How Stricter Data Protection Regulations Impact Innovation in Firms


40 per cent of all firms in Germany state that the General Data Protection Regulation of the European Union has had an impact on their innovation activities.

40 per cent of all firms in Germany state that the General Data Protection Regulation of the European Union has had an impact on their innovation activities. Firms reacted by increasingly introducing incremental – step-by-step – innovations instead of radical innovations.

In May 2018, the EU General Data Protection Regulation (GDPR) came into force with the aim of giving consumers more control over their personal data. The GDPR applies to all firms within the EU; naturally, firms that operate large digital platforms have been particularly affected. The EU is thus taking a pioneering role in consumer data protection.

Until now, little was known about whether increased data protection influences entrepreneurial innovation behaviour. ZEW Mannheim investigated this together with the Technical University of Berlin for the period since the GDPR came into force. The study focused on the question of what kind of innovation is promoted or hindered by the regulation and how it has affected different types of firms. This was done on the basis of the Mannheim Innovation Panel (MIP), a representative innovation survey on innovation behaviour in the German economy (manufacturing and business-oriented services), which ZEW has conducted annually since 1993.

Call for Papers

The Impact of the EU General Data Protection Regulation on Innovation in Firms

GDPR does not affect the innovation activity of all firms

A look at the data shows that 40 per cent of the firms state that they are affected by the GDPR. The majority of them (35 per cent) say that the GDPR has made innovation more difficult. For 5 per cent of the firms, the GDPR has made innovation easier. The authors found that especially for firms with more than 1,000 employees the GDPR has impeded innovation. In contrast, the share of firms for which the regulation facilitated innovation was highest among firms with 500 to 999 employees.

Interestingly, the financial services and insurance sector has the highest share of firms whose innovations are negatively affected by the GDPR (59 per cent), while at the same time the share of firms whose innovations are made somewhat easier by the GDPR is also very high at 11 per cent. Financial service providers and insurers deal with a large amount of data, which could explain why the regulation is perceived as restrictive. However, trust, reputation and cybersecurity are also essential for the smooth functioning of financial services, which in turn explains the positive reactions to the GDPR.

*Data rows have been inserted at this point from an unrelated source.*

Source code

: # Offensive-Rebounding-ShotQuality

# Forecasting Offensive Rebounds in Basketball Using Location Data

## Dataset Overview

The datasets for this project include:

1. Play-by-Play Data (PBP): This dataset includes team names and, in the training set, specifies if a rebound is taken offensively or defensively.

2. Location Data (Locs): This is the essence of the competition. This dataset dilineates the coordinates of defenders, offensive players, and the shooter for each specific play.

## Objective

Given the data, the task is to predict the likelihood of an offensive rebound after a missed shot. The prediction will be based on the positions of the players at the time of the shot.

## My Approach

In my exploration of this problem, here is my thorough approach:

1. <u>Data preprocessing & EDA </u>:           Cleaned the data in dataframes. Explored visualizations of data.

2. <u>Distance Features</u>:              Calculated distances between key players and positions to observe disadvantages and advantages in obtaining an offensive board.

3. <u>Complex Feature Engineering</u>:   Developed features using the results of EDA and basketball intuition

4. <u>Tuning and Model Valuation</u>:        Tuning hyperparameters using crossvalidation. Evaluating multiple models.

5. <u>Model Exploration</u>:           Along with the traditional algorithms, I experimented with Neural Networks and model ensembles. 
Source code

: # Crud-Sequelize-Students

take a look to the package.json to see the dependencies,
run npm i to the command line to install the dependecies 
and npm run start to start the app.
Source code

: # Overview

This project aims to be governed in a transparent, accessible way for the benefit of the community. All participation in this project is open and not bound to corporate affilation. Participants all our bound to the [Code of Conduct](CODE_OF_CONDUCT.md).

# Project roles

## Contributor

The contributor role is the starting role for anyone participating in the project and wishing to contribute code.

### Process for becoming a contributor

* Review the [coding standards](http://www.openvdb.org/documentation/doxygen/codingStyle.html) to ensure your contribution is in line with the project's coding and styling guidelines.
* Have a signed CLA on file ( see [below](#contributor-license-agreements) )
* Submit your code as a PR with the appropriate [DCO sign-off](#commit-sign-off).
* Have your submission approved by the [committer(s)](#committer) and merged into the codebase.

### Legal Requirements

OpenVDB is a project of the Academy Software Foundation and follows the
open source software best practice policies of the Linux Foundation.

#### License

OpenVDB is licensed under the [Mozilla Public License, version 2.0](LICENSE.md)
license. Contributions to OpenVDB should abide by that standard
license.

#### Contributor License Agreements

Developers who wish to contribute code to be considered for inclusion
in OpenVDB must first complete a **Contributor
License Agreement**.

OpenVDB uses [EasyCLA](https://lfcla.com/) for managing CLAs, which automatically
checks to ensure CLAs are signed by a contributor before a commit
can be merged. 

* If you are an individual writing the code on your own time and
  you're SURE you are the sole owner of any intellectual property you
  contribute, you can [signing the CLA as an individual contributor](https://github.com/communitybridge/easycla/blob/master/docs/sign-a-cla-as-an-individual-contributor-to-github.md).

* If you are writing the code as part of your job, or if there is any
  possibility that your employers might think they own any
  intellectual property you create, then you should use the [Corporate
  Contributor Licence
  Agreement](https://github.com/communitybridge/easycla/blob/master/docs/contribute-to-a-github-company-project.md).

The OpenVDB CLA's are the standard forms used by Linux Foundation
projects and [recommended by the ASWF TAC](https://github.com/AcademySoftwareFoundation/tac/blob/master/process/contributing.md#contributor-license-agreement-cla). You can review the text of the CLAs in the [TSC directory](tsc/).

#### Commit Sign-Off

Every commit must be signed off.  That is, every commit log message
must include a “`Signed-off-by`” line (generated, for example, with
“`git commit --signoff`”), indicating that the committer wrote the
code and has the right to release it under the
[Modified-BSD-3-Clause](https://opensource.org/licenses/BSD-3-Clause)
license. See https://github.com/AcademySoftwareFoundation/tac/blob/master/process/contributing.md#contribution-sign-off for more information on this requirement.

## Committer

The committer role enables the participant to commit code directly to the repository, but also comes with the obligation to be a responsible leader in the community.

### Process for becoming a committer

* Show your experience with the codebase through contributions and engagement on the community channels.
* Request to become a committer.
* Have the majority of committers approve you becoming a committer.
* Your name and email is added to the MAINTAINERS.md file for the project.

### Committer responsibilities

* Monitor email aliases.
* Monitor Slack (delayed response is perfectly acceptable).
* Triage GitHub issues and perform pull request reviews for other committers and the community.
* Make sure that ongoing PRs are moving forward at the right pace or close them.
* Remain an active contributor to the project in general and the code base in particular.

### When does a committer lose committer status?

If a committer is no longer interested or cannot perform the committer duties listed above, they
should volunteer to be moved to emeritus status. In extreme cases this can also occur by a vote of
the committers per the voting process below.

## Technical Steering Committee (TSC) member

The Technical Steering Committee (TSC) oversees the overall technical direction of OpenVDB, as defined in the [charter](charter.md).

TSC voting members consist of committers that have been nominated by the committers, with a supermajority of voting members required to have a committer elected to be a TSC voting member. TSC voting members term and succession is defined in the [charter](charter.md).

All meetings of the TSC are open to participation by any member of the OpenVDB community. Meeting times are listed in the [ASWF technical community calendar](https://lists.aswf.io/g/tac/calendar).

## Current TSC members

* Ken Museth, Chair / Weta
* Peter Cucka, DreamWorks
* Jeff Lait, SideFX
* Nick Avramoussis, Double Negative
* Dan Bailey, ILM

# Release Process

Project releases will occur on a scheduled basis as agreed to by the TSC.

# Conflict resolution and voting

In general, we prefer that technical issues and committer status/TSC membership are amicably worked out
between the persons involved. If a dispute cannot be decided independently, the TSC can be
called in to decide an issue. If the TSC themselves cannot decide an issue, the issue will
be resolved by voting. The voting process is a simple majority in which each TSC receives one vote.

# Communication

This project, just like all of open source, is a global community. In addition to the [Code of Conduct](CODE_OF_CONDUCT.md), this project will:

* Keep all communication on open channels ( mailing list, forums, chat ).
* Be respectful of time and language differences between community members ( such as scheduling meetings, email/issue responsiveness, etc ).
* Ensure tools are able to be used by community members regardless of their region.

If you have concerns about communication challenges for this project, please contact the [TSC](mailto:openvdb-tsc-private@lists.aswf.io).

Other sectors with a high proportion of firms that see the GDPR as an obstacle to innovation are printing and publishing, broadcasting and film (48 per cent) and consulting and advertising (43 per cent). In contrast, the sector with the highest proportion of firms that perceive the GDPR as favouring innovation is information and telecommunication services (15 per cent).

Innovations shift away from market novelties

As the empirical analysis shows, innovation activity has shifted after the GDPR came into force, away from market novelties towards incremental, step-by-step innovations that mean an improvement of an already existing product or service of a firm. This is true for all firms whose innovation activity has been affected by data regulation, whether for better or worse.

Among the firms whose innovations were hampered by the GDPR, the turnover share of products with incremental innovations, i.e. which were only new to the firm but not to the market, increased by 0.9 percentage points. The turnover share of market novelties fell by 0.6 percentage points.

Among the firms whose innovations, on the other hand, were boosted by the GDPR, the turnover share of products with incremental innovations increased by 3.3 percentage points, while the turnover share with market novelties decreased by 1.5 percentage points. In this group, small and young firms in particular benefited from the implementation of the GDPR.

The GDPR made it necessary for many firms to make adjustments to existing products and services in order to comply with the new regulation. Some firms took this opportunity to make innovative yet rather marginal changes to their products and services. At the same time, these adjustments consumed resources for innovation activities that were lacking for the development of actual new products (market novelties). In addition, some firms may have refrained from implementing radical innovations because they wanted to wait and see how the GDPR would be applied in practice.

Study sees need for further research

The authors of the study see a need for further research in future. Since the GDPR only came into force in 2018, the analysis by ZEW and TU Berlin only covers a very short period of time, namely the years 2018 to 2020. Therefore, only statements on the short-term effects of the data protection regulation can be made. How innovation behaviour will develop in future should be examined more closely in the following years.